Mr. PRICE of Georgia. I appreciate the gentleman's comments from Wisconsin. And this is what we believe, patient-centered health care, and we going to work on putting some limbs and leaves on the tree of this over the next number of weeks and number of months, and make certain that the American people understand, Madam Speaker, that there is an alternative and it is a positive alternative. Because we live in a wondrous and a grand Nation, and a Nation where when individuals are allowed to encourage their own visions and their own dreams and their own entrepreneurship and their own work, that they can decide what is best for themselves, not government.

Nobody across this Nation I believe is truly interested in having Washington-controlled bureaucratic medicine, yet that is the road that we are about to march down if this new majority has their way. Our alternative is patient-centered, patient-centered health care and allows individuals to make decisions with their families and with their physicians and with their health care providers.

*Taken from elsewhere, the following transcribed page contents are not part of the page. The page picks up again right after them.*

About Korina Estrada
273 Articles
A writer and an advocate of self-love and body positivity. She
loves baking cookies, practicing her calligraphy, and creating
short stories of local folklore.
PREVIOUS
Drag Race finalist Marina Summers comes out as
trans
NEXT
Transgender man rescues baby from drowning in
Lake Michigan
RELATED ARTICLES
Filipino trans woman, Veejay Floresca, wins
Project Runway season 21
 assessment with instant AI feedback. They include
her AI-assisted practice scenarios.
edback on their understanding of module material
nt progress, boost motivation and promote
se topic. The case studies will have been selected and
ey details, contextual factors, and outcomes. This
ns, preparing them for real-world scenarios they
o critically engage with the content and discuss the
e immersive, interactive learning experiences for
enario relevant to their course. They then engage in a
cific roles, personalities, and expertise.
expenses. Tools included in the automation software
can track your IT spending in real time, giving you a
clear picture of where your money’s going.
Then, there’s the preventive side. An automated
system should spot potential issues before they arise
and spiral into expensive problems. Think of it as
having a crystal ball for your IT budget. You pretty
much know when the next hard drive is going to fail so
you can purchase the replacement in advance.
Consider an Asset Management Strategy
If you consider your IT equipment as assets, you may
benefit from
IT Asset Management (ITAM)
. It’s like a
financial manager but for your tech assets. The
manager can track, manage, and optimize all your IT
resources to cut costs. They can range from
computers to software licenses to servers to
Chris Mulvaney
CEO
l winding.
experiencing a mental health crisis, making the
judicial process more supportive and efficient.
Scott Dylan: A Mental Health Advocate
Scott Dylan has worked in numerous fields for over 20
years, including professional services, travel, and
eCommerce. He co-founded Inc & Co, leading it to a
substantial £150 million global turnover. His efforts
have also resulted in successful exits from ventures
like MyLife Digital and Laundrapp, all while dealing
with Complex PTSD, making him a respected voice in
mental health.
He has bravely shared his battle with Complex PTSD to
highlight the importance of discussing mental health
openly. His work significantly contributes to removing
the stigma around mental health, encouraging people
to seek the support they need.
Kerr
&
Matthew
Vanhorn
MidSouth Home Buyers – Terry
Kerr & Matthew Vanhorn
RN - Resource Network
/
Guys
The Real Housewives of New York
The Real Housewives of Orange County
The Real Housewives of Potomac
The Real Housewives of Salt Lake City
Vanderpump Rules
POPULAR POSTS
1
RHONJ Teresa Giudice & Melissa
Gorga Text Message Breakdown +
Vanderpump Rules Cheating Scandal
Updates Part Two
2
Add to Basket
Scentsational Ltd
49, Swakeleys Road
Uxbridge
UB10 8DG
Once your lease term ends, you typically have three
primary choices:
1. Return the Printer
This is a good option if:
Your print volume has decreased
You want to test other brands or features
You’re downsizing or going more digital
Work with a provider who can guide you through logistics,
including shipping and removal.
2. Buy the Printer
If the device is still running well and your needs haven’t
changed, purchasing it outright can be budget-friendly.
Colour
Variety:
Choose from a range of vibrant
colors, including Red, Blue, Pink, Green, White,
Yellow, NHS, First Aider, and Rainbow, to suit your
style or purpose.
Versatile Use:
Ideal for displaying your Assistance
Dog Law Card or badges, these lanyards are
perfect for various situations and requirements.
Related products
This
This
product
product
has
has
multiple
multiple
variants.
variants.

I look forward to working with colleagues on both sides of the aisle to make certain that as we move forward on this issue, that we move forward in a way that ensures that those decisions, those very personal decisions are able to be made in a very personal way without the government limiting care, without the government determining where you can be seen and who can see you and what kind of treatment you would receive.

Madam Speaker, on that positive note and looking forward to patient-

centered health care across this Nation, I want to once again thank the leadership for allowing us to spend this time on the floor.

I yield back the balance of my time.